The short answer is that they cancel if and only if the sentiment process is zero. My zero sentiment condition extends a result in Shefrin and Statman (1994). They establish that in a log-utility framework, prices are efficient if and only if the wealth-weighted mean trader error and error-wealth covariance sum to zero. Note that this condition implies that prices are efficient when the mean error is zero, and the error-wealth covariance is zero. When individual traders’ errors are nonzero, but the mean error is zero, then traders’ errors are said to be nonsystematic. When the error-wealth covariance is zero, then individual traders’ errors are distributed uniformly throughout the trading population rather than being concentrated among the most active traders.

The Shefrin-Statman efficiency condition is dynamic and stochastic. It may hold at some dates but not at others. Hence, prices can be efficient at some dates, but not at others.

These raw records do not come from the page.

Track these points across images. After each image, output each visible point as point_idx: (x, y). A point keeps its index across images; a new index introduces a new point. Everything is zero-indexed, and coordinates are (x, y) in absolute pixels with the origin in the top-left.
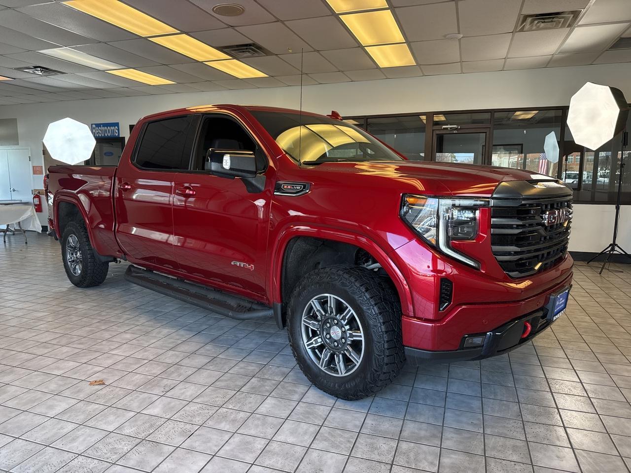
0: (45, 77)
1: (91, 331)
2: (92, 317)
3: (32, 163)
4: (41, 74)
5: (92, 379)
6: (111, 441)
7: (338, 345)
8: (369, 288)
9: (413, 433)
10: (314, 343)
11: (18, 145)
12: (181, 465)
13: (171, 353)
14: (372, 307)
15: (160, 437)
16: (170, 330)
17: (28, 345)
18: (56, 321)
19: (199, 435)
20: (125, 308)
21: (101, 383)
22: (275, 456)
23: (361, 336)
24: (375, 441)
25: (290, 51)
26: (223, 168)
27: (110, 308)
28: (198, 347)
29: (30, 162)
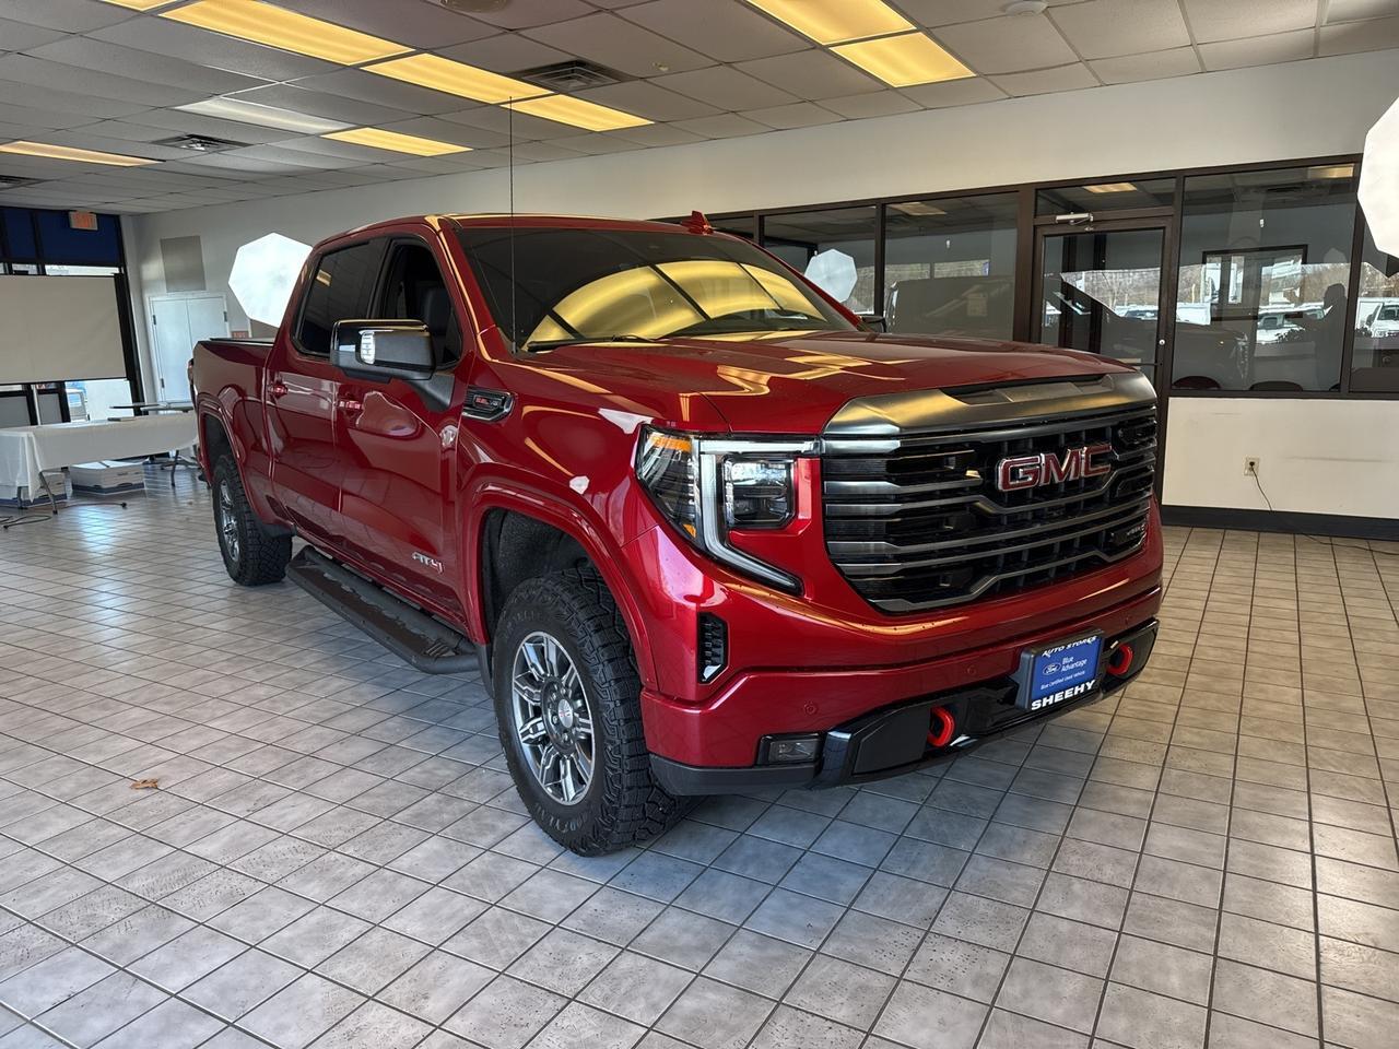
0: (216, 155)
1: (204, 677)
2: (223, 649)
3: (230, 325)
4: (203, 149)
5: (139, 778)
6: (98, 900)
7: (569, 740)
8: (605, 626)
9: (666, 937)
10: (531, 731)
11: (204, 289)
12: (184, 959)
13: (318, 730)
14: (601, 667)
15: (183, 903)
16: (347, 682)
17: (78, 702)
18: (156, 655)
19: (254, 903)
20: (297, 630)
21: (153, 785)
22: (363, 959)
23: (588, 726)
24: (574, 947)
25: (662, 69)
26: (362, 361)
27: (268, 631)
28: (377, 720)
29: (227, 324)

This is important, in that markets are not perpetually efficient as the efficient market school would have us believe, nor perpetually inefficient. In this respect, consider the 1998 collapse of hedge fund Long-Term Capital Management (LTCM), whose partners included Nobel laureates Myron Scholes and Robert Merton. In discussing this event for the television program NOVA, the late Nobel laureate Merton Miller commented: “Models they were using were based on normal behavior in the markets. When behavior got wild, no models were able to put up with it.” It seems to me that the models to which Miller refers are of the Black-Scholes variety, for which Scholes and Merton were acknowledged with a shared Nobel Prize. Before its collapse, LTCM had actually been quite successful. This initial success demonstrates that in some circumstances these models did work. But the wild behavior in 1998 to which Miller refers is evidence that these models lack the flexibility to accommodate mispricing stemming from nonzero sentiment. Despite recognizing wild behavior in markets, Miller rejected the idea that we should develop models to explain this wild behavior.

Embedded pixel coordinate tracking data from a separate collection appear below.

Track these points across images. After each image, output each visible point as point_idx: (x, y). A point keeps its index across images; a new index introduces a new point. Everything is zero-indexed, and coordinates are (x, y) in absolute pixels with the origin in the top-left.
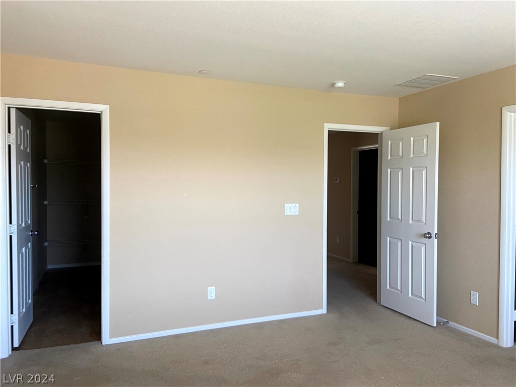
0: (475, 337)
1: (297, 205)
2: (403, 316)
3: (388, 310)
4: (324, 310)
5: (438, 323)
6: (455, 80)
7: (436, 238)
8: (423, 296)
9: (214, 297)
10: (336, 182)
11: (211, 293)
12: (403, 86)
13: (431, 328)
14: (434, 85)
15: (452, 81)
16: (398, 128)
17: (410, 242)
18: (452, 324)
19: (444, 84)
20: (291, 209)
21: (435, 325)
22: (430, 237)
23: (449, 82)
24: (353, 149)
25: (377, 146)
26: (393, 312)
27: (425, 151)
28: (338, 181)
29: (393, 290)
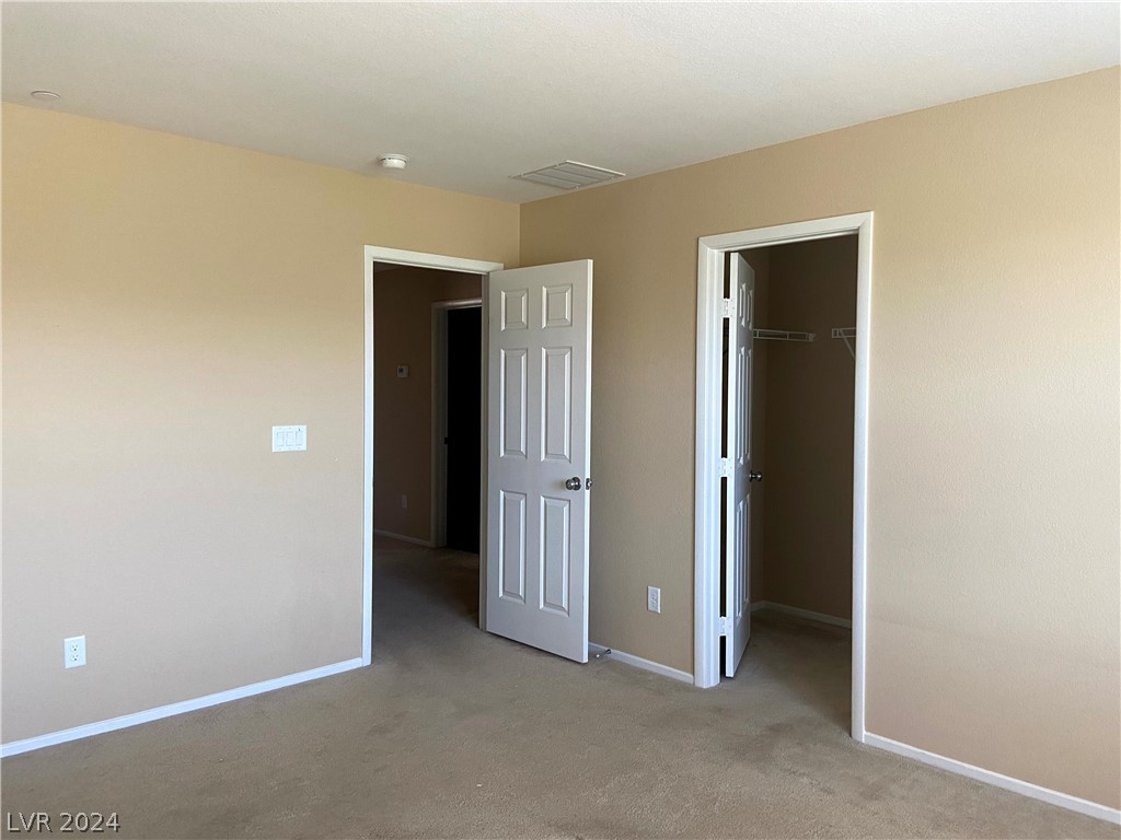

In contrast, I contend that we need to develop a general option pricing formula that coincides with Black-Scholes, or its stochastic volatility extension, when markets are “well-behaved,” and deviates from Black-Scholes when they are wildly-behaved. Indeed, that is what I do in the paper. I have organized the paper as follows. Section 2 reviews the literature on heterogeneity, from both a finance perspective and a behavioral perspective. Sections 3 and 4 contain the general framework and preliminary results. Section 5 introduces the formal definition of sentiment, and provides the central result in the paper, namely the log-SDF decomposition theorem. The next two sections, 6 and 7, describe the implications of nonzerosentiment for two classes of assets, risk-free securities of varying maturities and options. Section 8 provides examples to illustrate the main results in the paper.

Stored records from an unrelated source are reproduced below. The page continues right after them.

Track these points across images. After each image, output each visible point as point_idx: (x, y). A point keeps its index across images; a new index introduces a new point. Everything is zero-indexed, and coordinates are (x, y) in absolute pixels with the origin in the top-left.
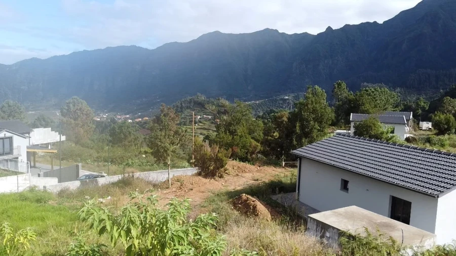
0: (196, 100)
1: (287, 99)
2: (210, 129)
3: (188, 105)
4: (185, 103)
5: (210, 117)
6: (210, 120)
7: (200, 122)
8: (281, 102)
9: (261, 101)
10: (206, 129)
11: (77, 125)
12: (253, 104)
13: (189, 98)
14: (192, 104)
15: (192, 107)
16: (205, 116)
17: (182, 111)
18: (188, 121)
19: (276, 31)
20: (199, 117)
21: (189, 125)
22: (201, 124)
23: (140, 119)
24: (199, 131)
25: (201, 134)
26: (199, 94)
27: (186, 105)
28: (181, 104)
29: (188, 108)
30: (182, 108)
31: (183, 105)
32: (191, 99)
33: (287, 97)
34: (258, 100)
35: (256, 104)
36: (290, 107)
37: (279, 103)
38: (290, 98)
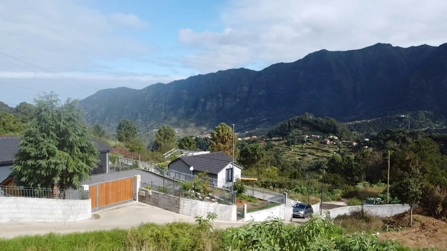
0: (304, 119)
1: (404, 118)
2: (319, 149)
3: (296, 124)
4: (292, 123)
5: (319, 137)
6: (319, 139)
7: (308, 141)
8: (396, 121)
9: (373, 120)
10: (314, 149)
11: (225, 148)
12: (364, 123)
13: (297, 117)
14: (300, 124)
15: (299, 126)
16: (313, 135)
17: (290, 131)
18: (296, 141)
19: (389, 45)
20: (307, 136)
21: (297, 145)
22: (310, 144)
23: (249, 138)
24: (308, 151)
25: (310, 153)
26: (307, 114)
27: (294, 124)
28: (289, 123)
29: (295, 127)
30: (289, 127)
31: (291, 124)
32: (298, 119)
33: (403, 116)
34: (369, 119)
35: (367, 123)
36: (408, 126)
37: (394, 123)
38: (407, 117)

Section 9 develops the implications of nonzero sentiment for the returns to mean-variance efficient portfolios. Section 10 describes the impact of nonzero sentiment on the return distribution of the market portfolio. Section 11 analyzes the manner in which heterogeneity in risk tolerance is different from heterogeneity in beliefs. Section 12 discusses some of the broader implications attached to the results in the paper. Additional discussion and some of the longer proofs are relegated to the appendix.